DIRECTIVE:
Retype exactly the lines from the line with "For every layout" to the end of the data, keeping both boundary lines.

(Document layout analysis data)
Content starts

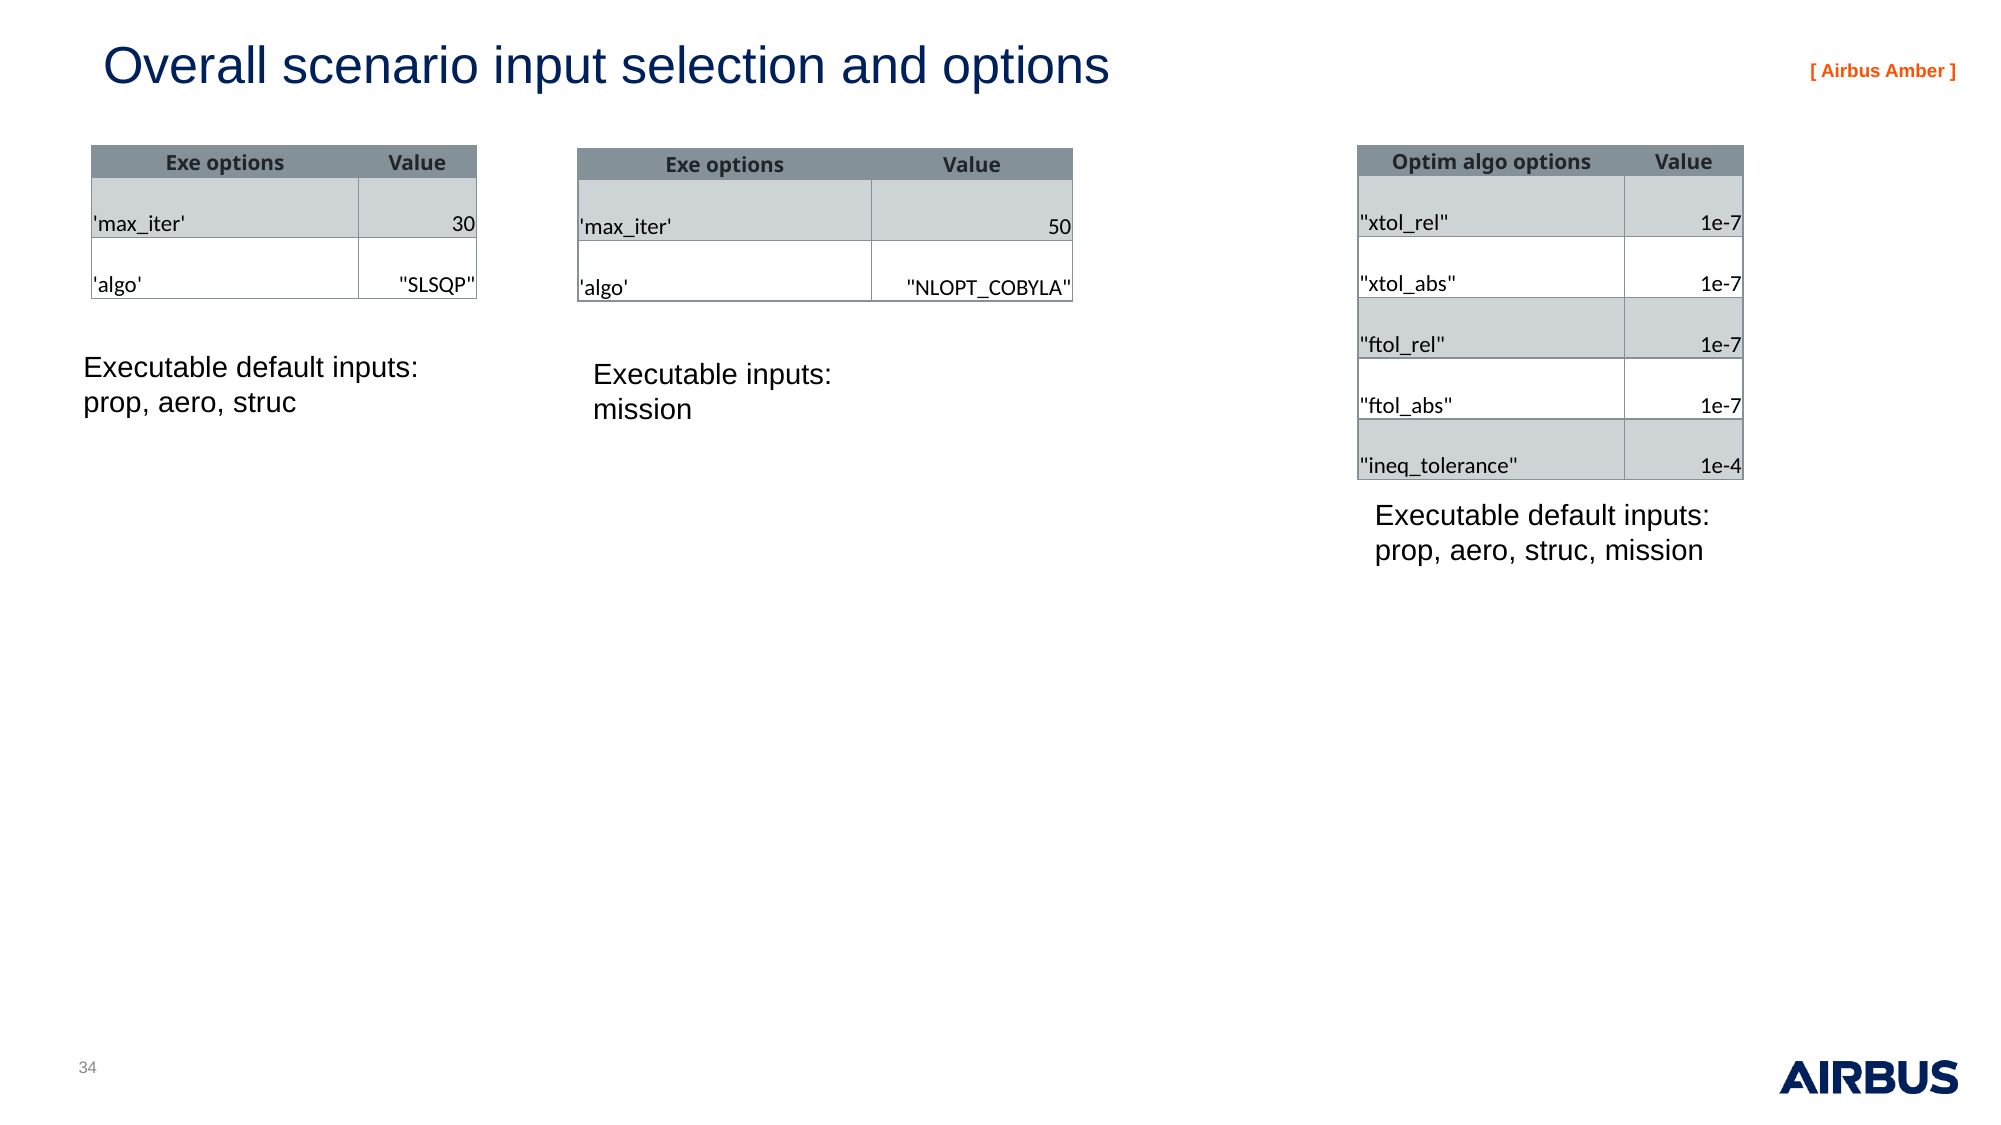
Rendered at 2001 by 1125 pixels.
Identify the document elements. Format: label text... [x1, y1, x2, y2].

text_box Executable inputs: mission [578, 348, 848, 433]
table_cell "SLSQP" [359, 238, 476, 298]
title Overall scenario input selection and options [103, 25, 1946, 174]
table_cell "ineq_tolerance" [1359, 420, 1624, 479]
table_cell 'max_iter' [92, 178, 358, 237]
table_cell "ftol_abs" [1359, 359, 1624, 418]
table_cell 1e-7 [1625, 359, 1742, 418]
text_box Executable default inputs: prop, aero, struc [68, 341, 435, 427]
table_cell 'algo' [579, 241, 871, 300]
table_header Exe options [92, 147, 358, 176]
picture [1779, 1060, 1958, 1094]
table_cell 30 [359, 178, 476, 237]
table_cell 1e-7 [1625, 237, 1742, 297]
table_cell "xtol_rel" [1359, 176, 1624, 236]
text_box Executable default inputs: prop, aero, struc, mission [1360, 488, 1727, 574]
table_cell 1e-7 [1625, 176, 1742, 236]
table_cell 'max_iter' [579, 180, 871, 240]
table_header Exe options [579, 149, 871, 179]
table_cell 'algo' [92, 238, 358, 298]
table_header Optim algo options [1359, 147, 1624, 175]
table_cell "ftol_rel" [1359, 298, 1624, 357]
list [65, 111, 1985, 845]
table_cell "NLOPT_COBYLA" [872, 241, 1072, 300]
table_cell "xtol_abs" [1359, 237, 1624, 297]
table_header Value [872, 149, 1072, 179]
table_header Value [359, 147, 476, 176]
table_cell 1e-4 [1625, 420, 1742, 479]
table_cell 50 [872, 180, 1072, 240]
table_cell 1e-7 [1625, 298, 1742, 357]
table_header Value [1625, 147, 1742, 175]
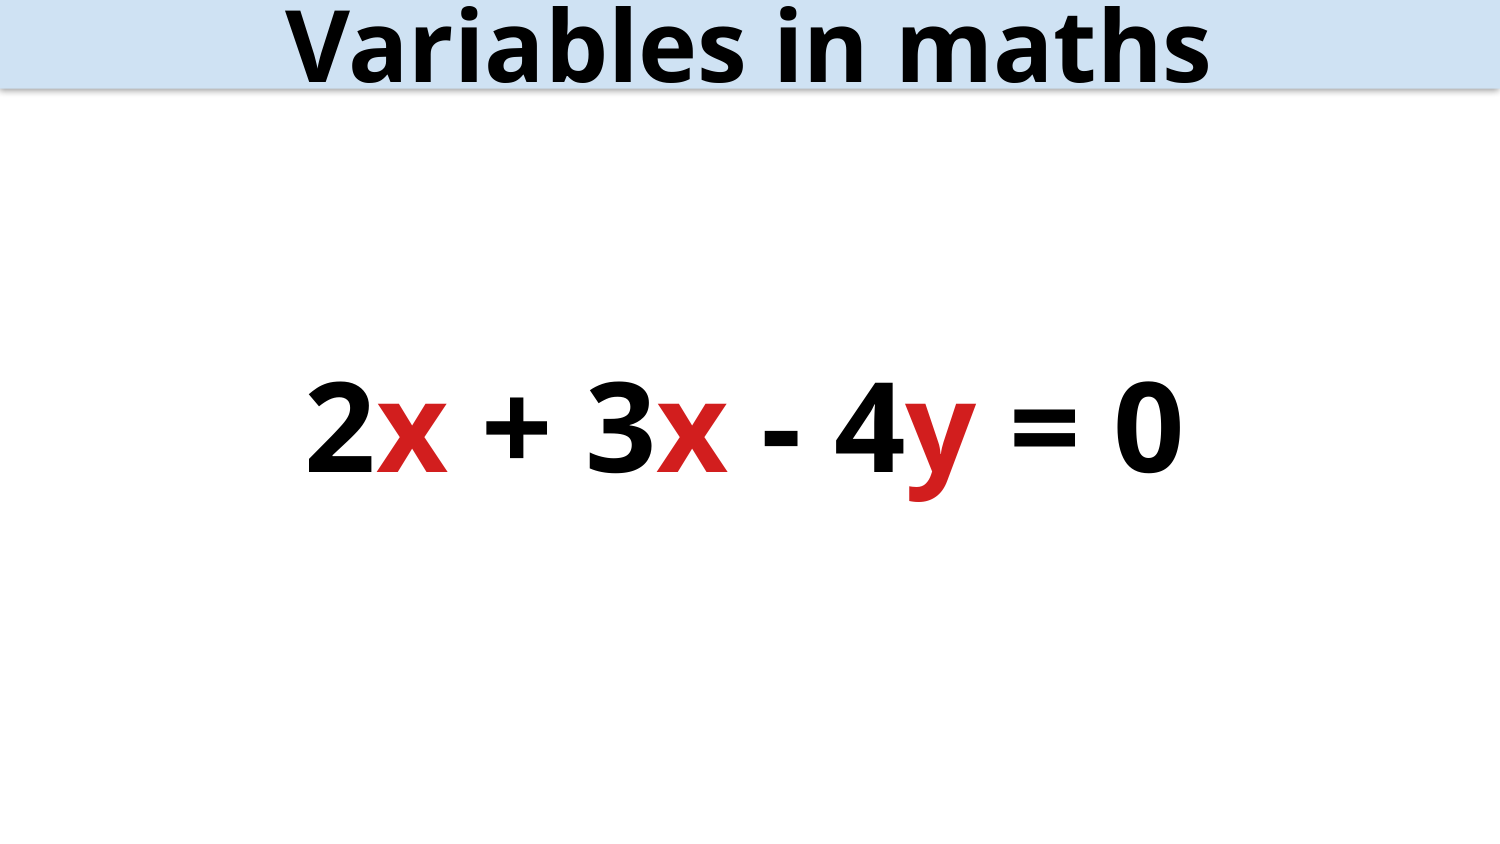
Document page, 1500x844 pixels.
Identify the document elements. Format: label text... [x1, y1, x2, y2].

text_box 2x + 3x - 4y = 0 [235, 332, 1255, 452]
text_box Variables in maths [0, 0, 1500, 89]
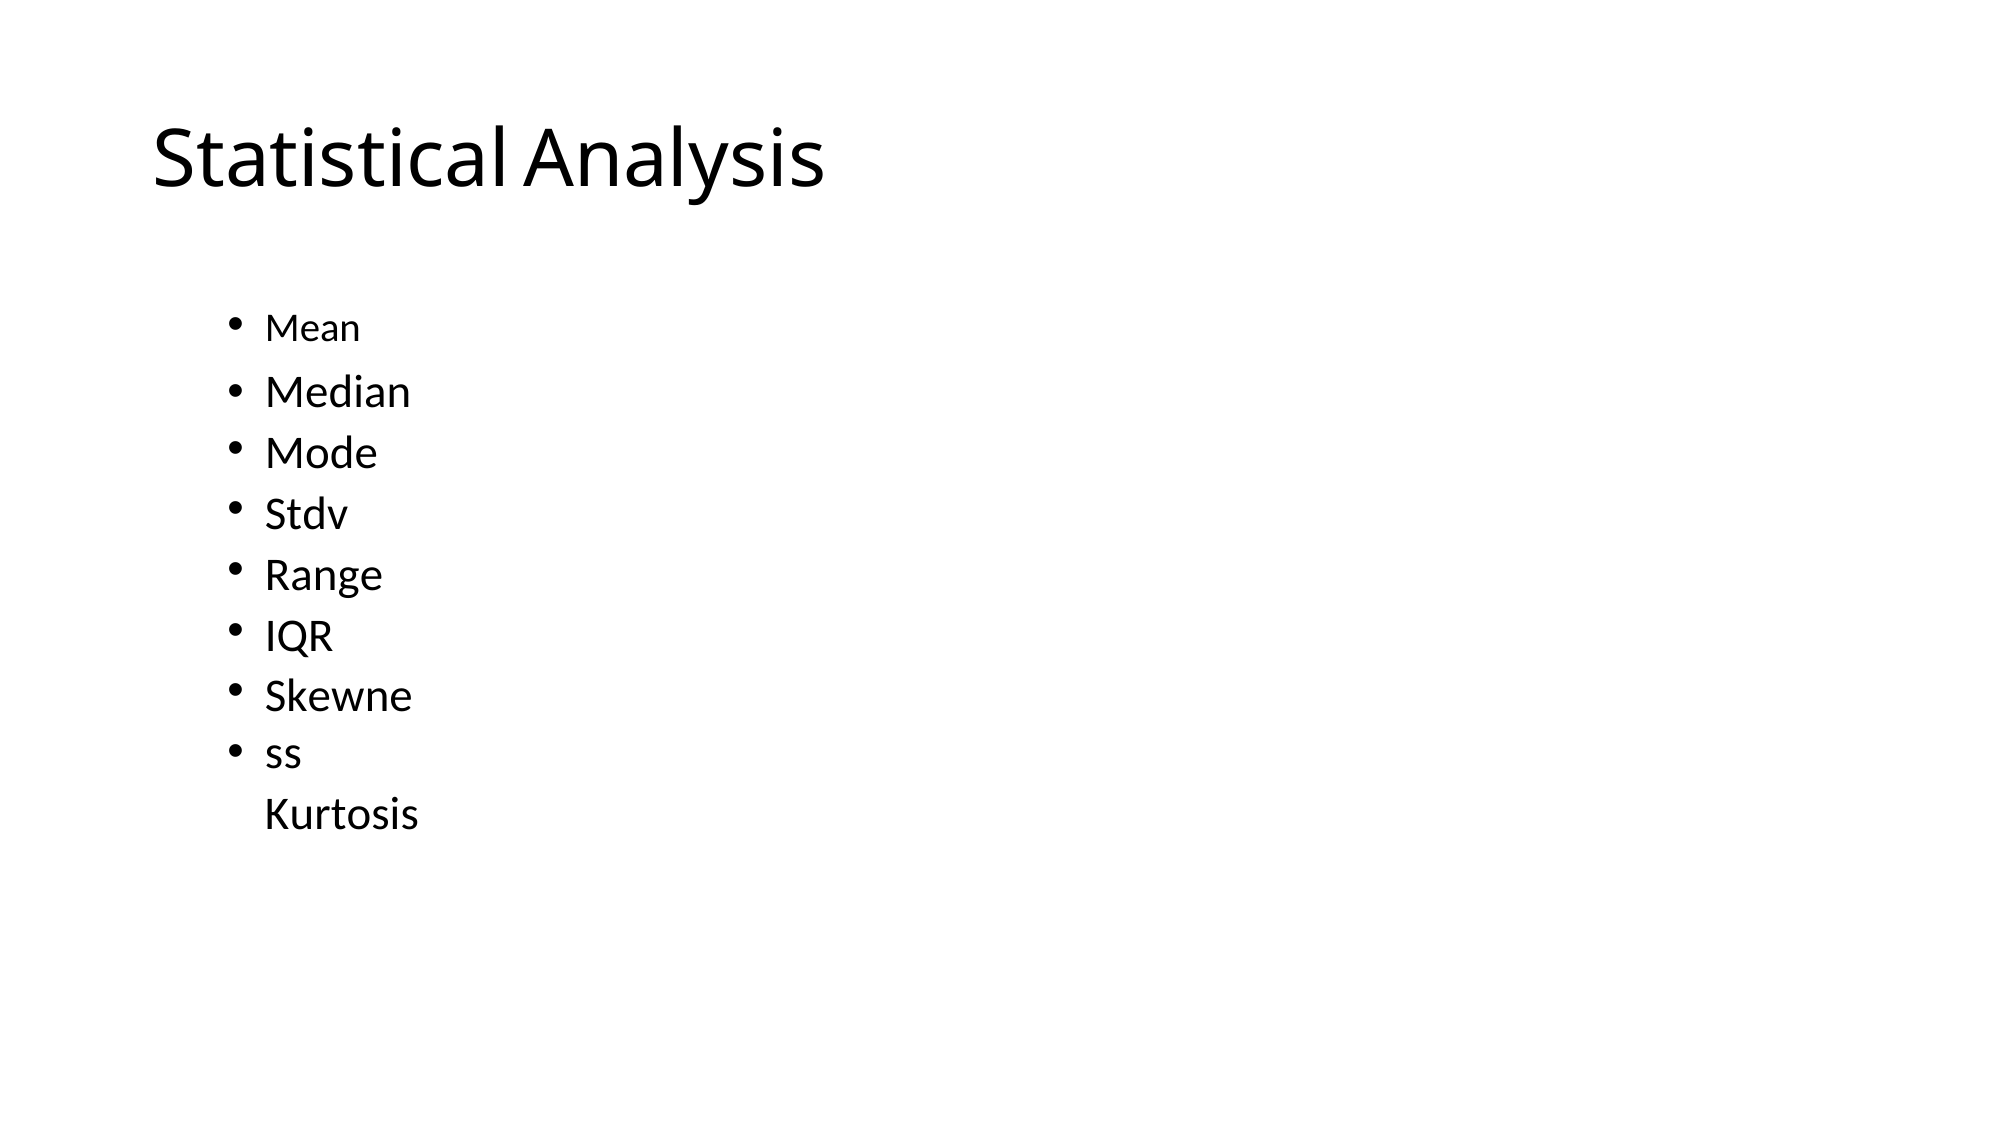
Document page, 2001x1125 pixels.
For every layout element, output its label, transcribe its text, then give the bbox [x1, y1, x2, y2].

text_box Mean Median Mode Stdv Range IQR Skewness Kurtosis [262, 307, 459, 787]
text_box Analysis [521, 122, 833, 219]
text_box Statistical • [150, 122, 519, 357]
text_box • • • • • • • [225, 366, 254, 784]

Content ends

ANSWER BOX:
For every layout element, output its label, transcribe its text, then give the bbox [x1, y1, x2, y2].

text_box Mean Median Mode Stdv Range IQR Skewness Kurtosis [262, 307, 459, 787]
text_box Analysis [521, 122, 833, 219]
text_box Statistical • [150, 122, 519, 357]
text_box • • • • • • • [225, 366, 254, 784]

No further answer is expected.